Ik begrijp dat de status van het welstandsadvies in
rechtszaken soms lastig is voor de positie van belanghebbenden. Dat
moet niet het doorslaggevende argument zijn voor het al dan niet
schrappen van het welstandsadvies. Heeft de minister eventueel ook nog
andere mogelijkheden onderzocht om de positie van belanghebbenden die
het niet eens zijn met de welstandscommissie te versterken? Er zijn
overigens ook heel veel burgers die juist belang hebben bij de huidige
positie van het welstandsadvies. Het ligt niet zo zwart-wit.

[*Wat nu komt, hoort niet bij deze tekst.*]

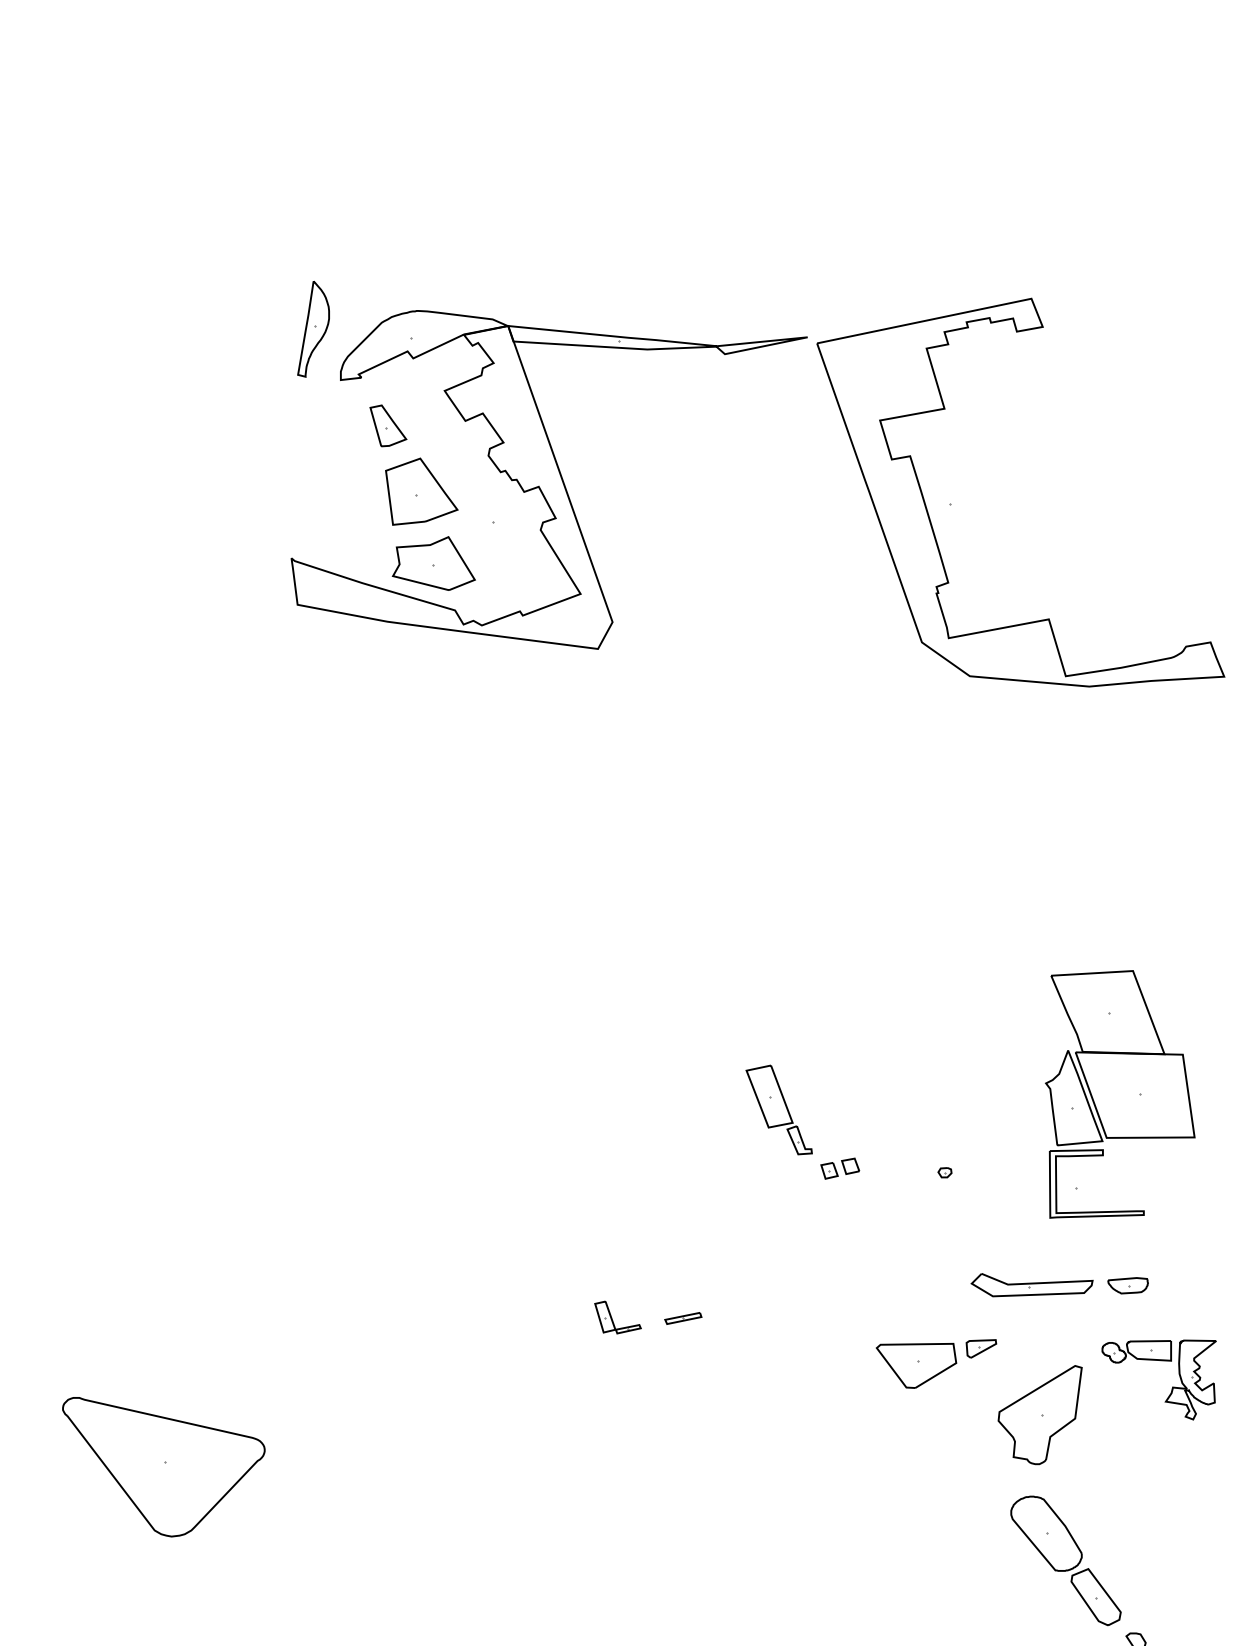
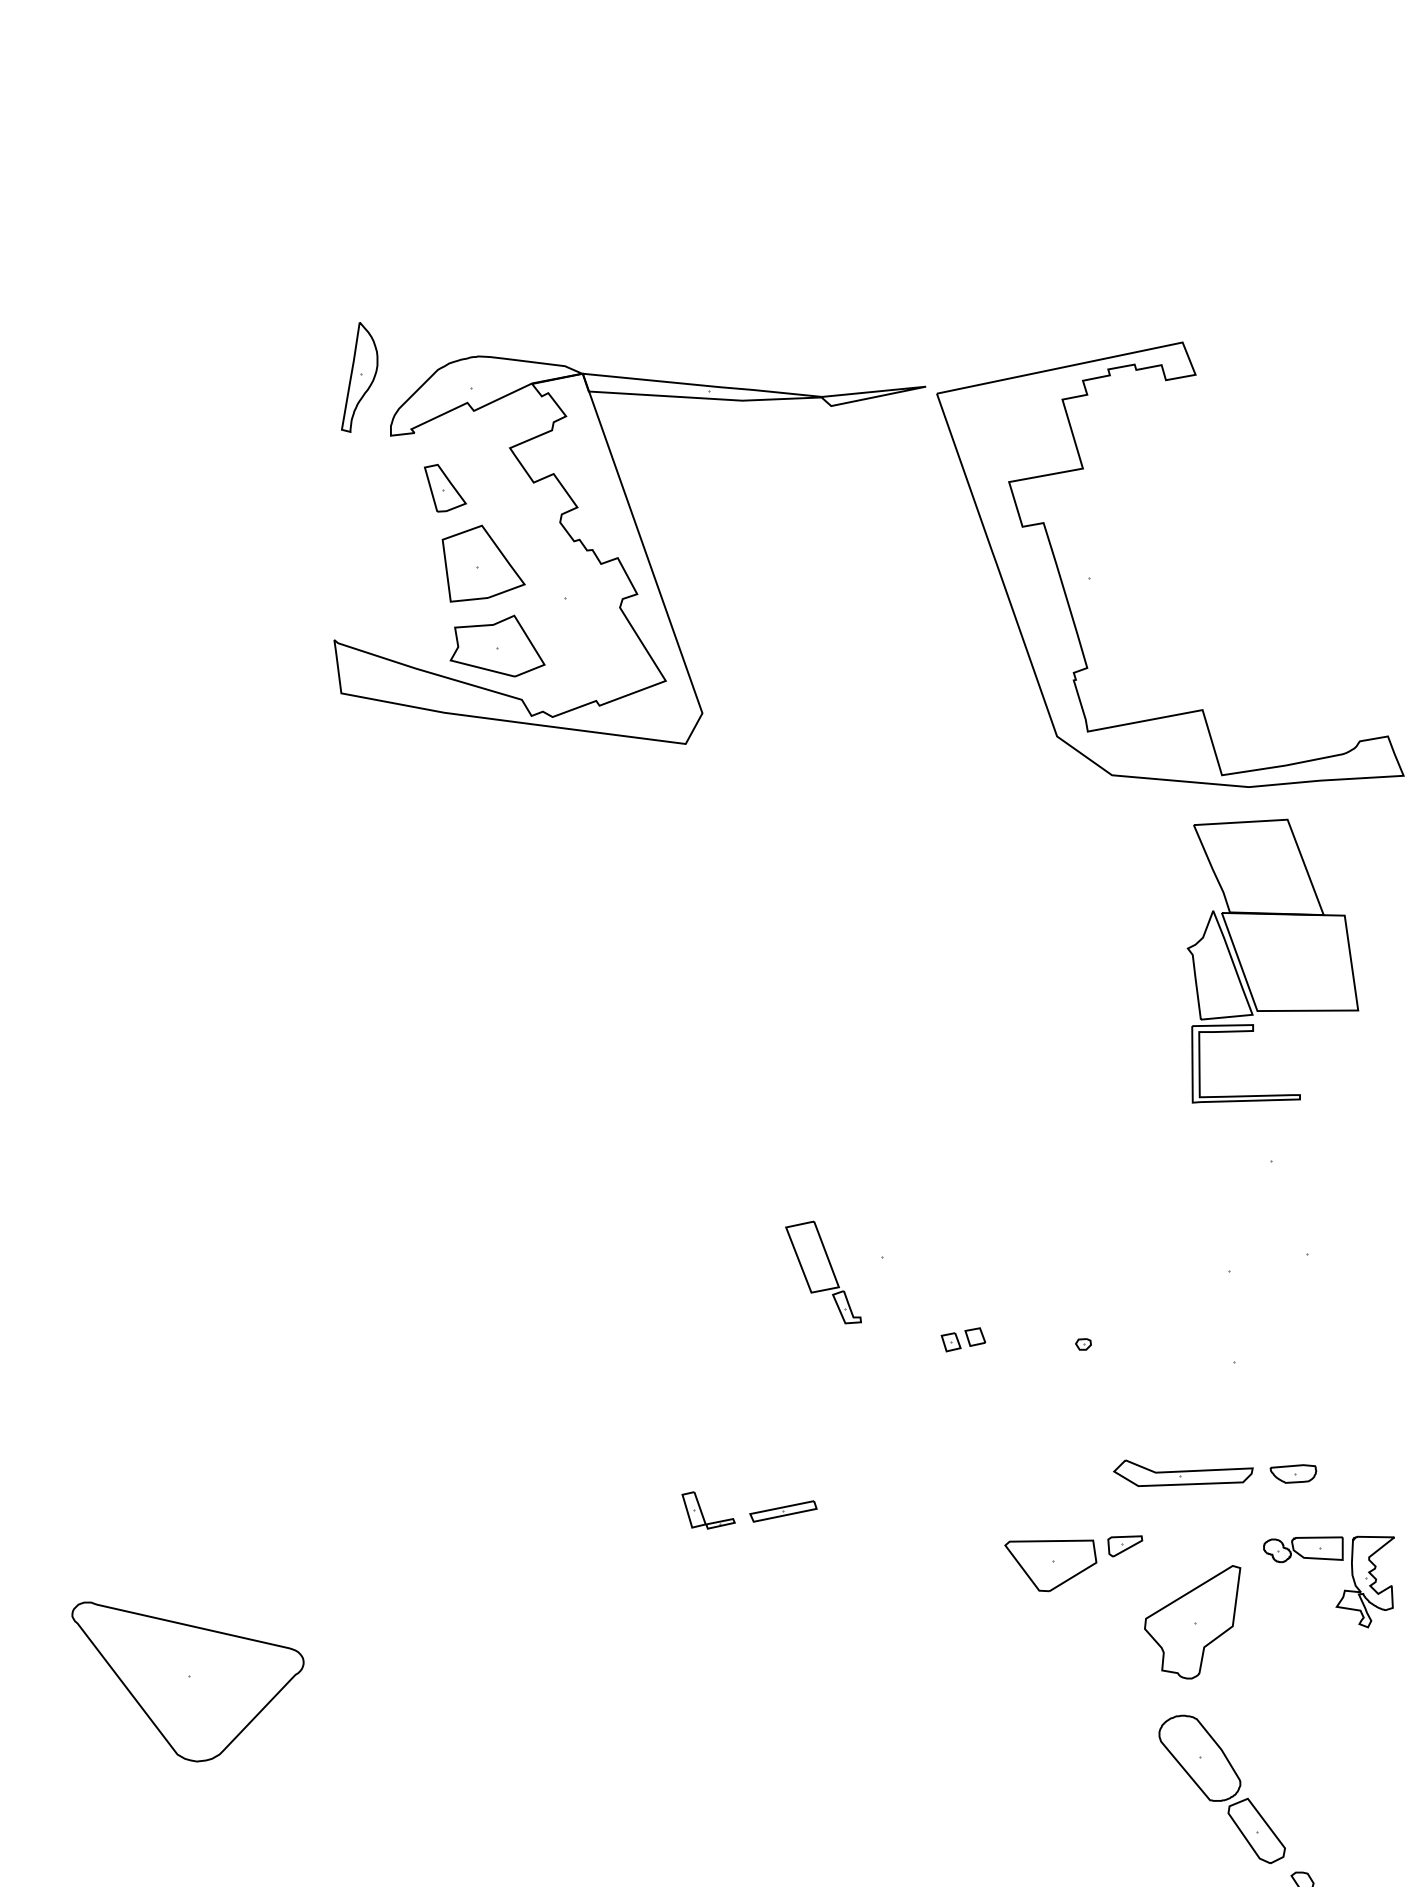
part: (1120, 1094) -> (1273, 961), moved
part: (778, 1109) -> (822, 1271), moved
part: (683, 1318) -> (783, 1511), size x1.6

Welstandsbeleid is lokaal beleid. De fractie van de
ChristenUnie zit echter niet te wachten op ruim 400 lokale
verordeningen betreffende welstand. Ik moet niet denken aan wat dat
gaat betekenen voor de regeldruk die wij nu juist willen bestrijden.
Het onafhankelijke welstandsadvies is waardevol en dient in stand te
blijven.
Ik wil afsluiten met de opmerking die ook al gemaakt is
door de leden Vermeij en Van Leeuwen: hoe zit het precies met dat
convenant dat morgen zal worden ondertekend? De minister kan, gehoord
mijn inbreng van vanmiddag, wel nagaan dat mijn fractie niet zit te
wachten op dit convenant met het mkb.